Я пришел в очередной раз к Грише, он, увидав меня в зеркале (стриг другого клиента), крикнул:

— Видели?

— Что, Гриша?

— Джинджер и Фред!

Я ничего не понял.

— Ну, подождите десять минут!

Через восемь минут я сидел в кресле.

— Джульетта Мазина и Мастроянни играют тех людей, с которых я делал себя!

— ?

— Это Джинджер Роджерс и Фред Астер!

— Они поют?

— Ох! Да это же самые знаменитые танцовщики тридцатых годов! Театры Бродвея. Мюзикл. Кино. Я у них учился!

— Как, Гриша? Чему?

Мой парикмахер застыл позади меня, щелкая ножницами.

— Думаете, я всегда был цирюльником?

…В кишиневском кинотеатре шла лента "Беззаботный" с участием Джинджер и Фреда. Тогда можно было, посмотрев фильм, спрятаться за спинкой сидения и остаться на второй сеанс. Что и делал щупленький мальчишка, с чьими волосами шапкой не справлялся ни один парикмахер. Но ему было мало двух сеансов, он просиживал и третий, и четвертый. И все время стучал каблуками и шлепал подошвами в ритме танца на экране. Его прогоняли с места, он пересаживался, но и там делал то же самое.
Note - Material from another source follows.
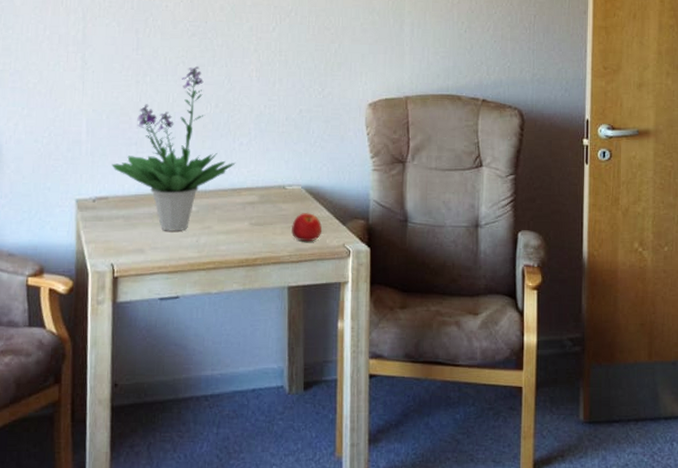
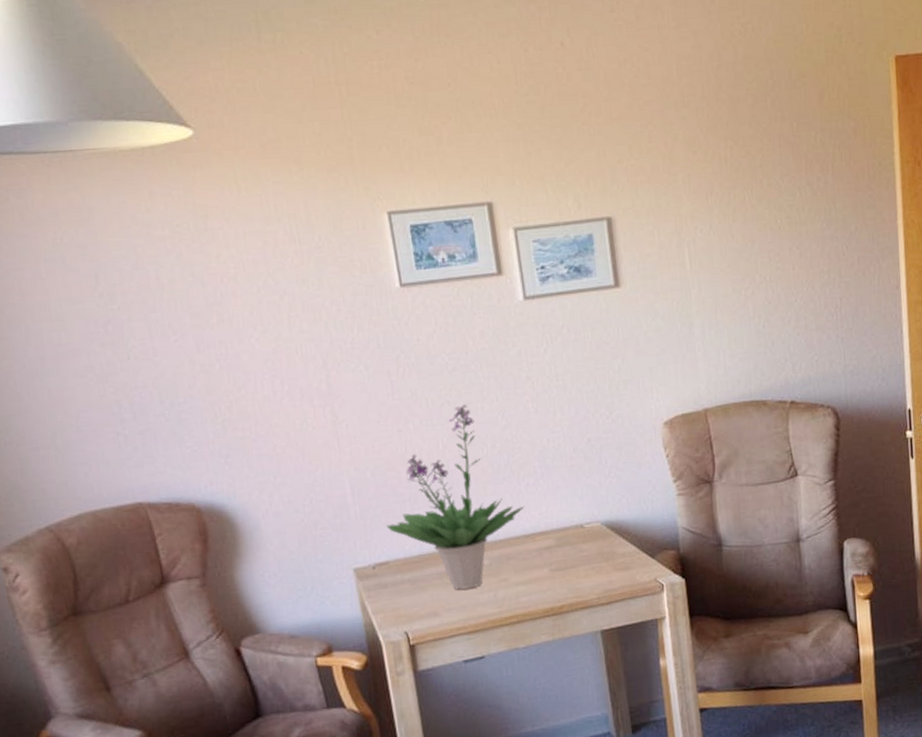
apple: present [292,212,323,242] -> none [596,549,630,582]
Мальчишке нравились эти артисты, нравились их танцы, он хотел походить на них, как хочется всем мальчишкам походить на кого-то из блистательных взрослых. И что он мог сделать со своими ногами, которые сами стучали каблуками в пол кинотеатра!

У бабушки Молки была парикмахерская, бабушка решила, что внуку пора учиться надежному ремеслу.